EXERCISE GOAL ▸
Copy all of the following material verbatim, line for line, without leaving anything out.

TASK DATA ▸
::::

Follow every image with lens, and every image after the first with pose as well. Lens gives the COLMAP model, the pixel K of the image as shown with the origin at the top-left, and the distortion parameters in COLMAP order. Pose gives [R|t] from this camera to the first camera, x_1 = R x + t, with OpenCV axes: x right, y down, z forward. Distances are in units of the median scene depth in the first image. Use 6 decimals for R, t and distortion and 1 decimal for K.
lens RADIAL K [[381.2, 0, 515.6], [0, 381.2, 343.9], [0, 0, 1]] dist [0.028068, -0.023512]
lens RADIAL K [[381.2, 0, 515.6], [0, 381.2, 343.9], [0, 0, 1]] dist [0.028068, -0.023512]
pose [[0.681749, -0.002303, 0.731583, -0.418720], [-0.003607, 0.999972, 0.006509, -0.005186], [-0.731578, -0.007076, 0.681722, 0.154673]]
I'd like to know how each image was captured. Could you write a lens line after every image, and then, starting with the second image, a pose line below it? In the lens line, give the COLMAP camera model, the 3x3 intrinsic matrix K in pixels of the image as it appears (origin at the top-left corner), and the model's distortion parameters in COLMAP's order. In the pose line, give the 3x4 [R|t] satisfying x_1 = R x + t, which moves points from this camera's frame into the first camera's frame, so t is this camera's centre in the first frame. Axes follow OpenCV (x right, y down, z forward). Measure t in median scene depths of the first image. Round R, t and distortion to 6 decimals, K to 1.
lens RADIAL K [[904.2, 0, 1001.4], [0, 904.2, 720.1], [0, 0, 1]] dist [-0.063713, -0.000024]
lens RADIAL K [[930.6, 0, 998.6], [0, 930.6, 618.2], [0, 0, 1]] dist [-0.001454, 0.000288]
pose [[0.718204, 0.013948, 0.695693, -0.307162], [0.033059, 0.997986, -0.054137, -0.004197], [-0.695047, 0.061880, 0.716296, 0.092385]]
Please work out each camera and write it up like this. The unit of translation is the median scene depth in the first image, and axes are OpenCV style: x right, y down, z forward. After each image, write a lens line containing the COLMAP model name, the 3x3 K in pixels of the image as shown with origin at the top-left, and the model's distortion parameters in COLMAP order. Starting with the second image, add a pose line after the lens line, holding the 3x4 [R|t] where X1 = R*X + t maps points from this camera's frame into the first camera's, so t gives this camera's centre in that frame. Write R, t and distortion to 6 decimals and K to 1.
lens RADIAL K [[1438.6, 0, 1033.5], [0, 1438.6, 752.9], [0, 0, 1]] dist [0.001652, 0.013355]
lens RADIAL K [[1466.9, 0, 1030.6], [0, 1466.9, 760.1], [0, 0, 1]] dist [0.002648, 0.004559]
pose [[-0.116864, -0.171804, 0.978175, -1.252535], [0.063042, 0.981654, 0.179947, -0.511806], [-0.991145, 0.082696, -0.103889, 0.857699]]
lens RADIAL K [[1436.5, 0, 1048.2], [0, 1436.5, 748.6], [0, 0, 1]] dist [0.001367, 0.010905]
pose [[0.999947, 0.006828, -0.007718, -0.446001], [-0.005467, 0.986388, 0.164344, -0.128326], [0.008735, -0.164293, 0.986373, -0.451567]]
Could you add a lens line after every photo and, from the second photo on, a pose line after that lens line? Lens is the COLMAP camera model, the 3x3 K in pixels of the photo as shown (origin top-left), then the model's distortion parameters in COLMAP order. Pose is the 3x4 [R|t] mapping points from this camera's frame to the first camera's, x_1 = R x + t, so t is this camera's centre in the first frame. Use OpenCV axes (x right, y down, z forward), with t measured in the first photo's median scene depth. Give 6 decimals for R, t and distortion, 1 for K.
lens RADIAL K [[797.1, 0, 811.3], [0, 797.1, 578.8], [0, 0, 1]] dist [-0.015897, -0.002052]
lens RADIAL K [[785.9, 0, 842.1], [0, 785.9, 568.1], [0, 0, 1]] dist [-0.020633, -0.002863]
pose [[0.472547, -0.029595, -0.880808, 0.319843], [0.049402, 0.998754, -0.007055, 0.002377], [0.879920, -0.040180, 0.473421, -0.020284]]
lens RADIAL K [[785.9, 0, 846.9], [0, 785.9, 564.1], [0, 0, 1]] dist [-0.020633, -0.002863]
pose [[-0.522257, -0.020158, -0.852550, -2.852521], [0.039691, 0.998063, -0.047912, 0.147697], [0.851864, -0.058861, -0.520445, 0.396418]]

::::

ANSWER TO THE EXERCISE ▸
Follow every image with lens, and every image after the first with pose as well. Lens gives the COLMAP model, the pixel K of the image as shown with the origin at the top-left, and the distortion parameters in COLMAP order. Pose gives [R|t] from this camera to the first camera, x_1 = R x + t, with OpenCV axes: x right, y down, z forward. Distances are in units of the median scene depth in the first image. Use 6 decimals for R, t and distortion and 1 decimal for K.
lens RADIAL K [[381.2, 0, 515.6], [0, 381.2, 343.9], [0, 0, 1]] dist [0.028068, -0.023512]
lens RADIAL K [[381.2, 0, 515.6], [0, 381.2, 343.9], [0, 0, 1]] dist [0.028068, -0.023512]
pose [[0.681749, -0.002303, 0.731583, -0.418720], [-0.003607, 0.999972, 0.006509, -0.005186], [-0.731578, -0.007076, 0.681722, 0.154673]]
I'd like to know how each image was captured. Could you write a lens line after every image, and then, starting with the second image, a pose line below it? In the lens line, give the COLMAP camera model, the 3x3 intrinsic matrix K in pixels of the image as it appears (origin at the top-left corner), and the model's distortion parameters in COLMAP's order. In the pose line, give the 3x4 [R|t] satisfying x_1 = R x + t, which moves points from this camera's frame into the first camera's frame, so t is this camera's centre in the first frame. Axes follow OpenCV (x right, y down, z forward). Measure t in median scene depths of the first image. Round R, t and distortion to 6 decimals, K to 1.
lens RADIAL K [[904.2, 0, 1001.4], [0, 904.2, 720.1], [0, 0, 1]] dist [-0.063713, -0.000024]
lens RADIAL K [[930.6, 0, 998.6], [0, 930.6, 618.2], [0, 0, 1]] dist [-0.001454, 0.000288]
pose [[0.718204, 0.013948, 0.695693, -0.307162], [0.033059, 0.997986, -0.054137, -0.004197], [-0.695047, 0.061880, 0.716296, 0.092385]]
Please work out each camera and write it up like this. The unit of translation is the median scene depth in the first image, and axes are OpenCV style: x right, y down, z forward. After each image, write a lens line containing the COLMAP model name, the 3x3 K in pixels of the image as shown with origin at the top-left, and the model's distortion parameters in COLMAP order. Starting with the second image, add a pose line after the lens line, holding the 3x4 [R|t] where X1 = R*X + t maps points from this camera's frame into the first camera's, so t gives this camera's centre in that frame. Write R, t and distortion to 6 decimals and K to 1.
lens RADIAL K [[1438.6, 0, 1033.5], [0, 1438.6, 752.9], [0, 0, 1]] dist [0.001652, 0.013355]
lens RADIAL K [[1466.9, 0, 1030.6], [0, 1466.9, 760.1], [0, 0, 1]] dist [0.002648, 0.004559]
pose [[-0.116864, -0.171804, 0.978175, -1.252535], [0.063042, 0.981654, 0.179947, -0.511806], [-0.991145, 0.082696, -0.103889, 0.857699]]
lens RADIAL K [[1436.5, 0, 1048.2], [0, 1436.5, 748.6], [0, 0, 1]] dist [0.001367, 0.010905]
pose [[0.999947, 0.006828, -0.007718, -0.446001], [-0.005467, 0.986388, 0.164344, -0.128326], [0.008735, -0.164293, 0.986373, -0.451567]]
Could you add a lens line after every photo and, from the second photo on, a pose line after that lens line? Lens is the COLMAP camera model, the 3x3 K in pixels of the photo as shown (origin top-left), then the model's distortion parameters in COLMAP order. Pose is the 3x4 [R|t] mapping points from this camera's frame to the first camera's, x_1 = R x + t, so t is this camera's centre in the first frame. Use OpenCV axes (x right, y down, z forward), with t measured in the first photo's median scene depth. Give 6 decimals for R, t and distortion, 1 for K.
lens RADIAL K [[797.1, 0, 811.3], [0, 797.1, 578.8], [0, 0, 1]] dist [-0.015897, -0.002052]
lens RADIAL K [[785.9, 0, 842.1], [0, 785.9, 568.1], [0, 0, 1]] dist [-0.020633, -0.002863]
pose [[0.472547, -0.029595, -0.880808, 0.319843], [0.049402, 0.998754, -0.007055, 0.002377], [0.879920, -0.040180, 0.473421, -0.020284]]
lens RADIAL K [[785.9, 0, 846.9], [0, 785.9, 564.1], [0, 0, 1]] dist [-0.020633, -0.002863]
pose [[-0.522257, -0.020158, -0.852550, -2.852521], [0.039691, 0.998063, -0.047912, 0.147697], [0.851864, -0.058861, -0.520445, 0.396418]]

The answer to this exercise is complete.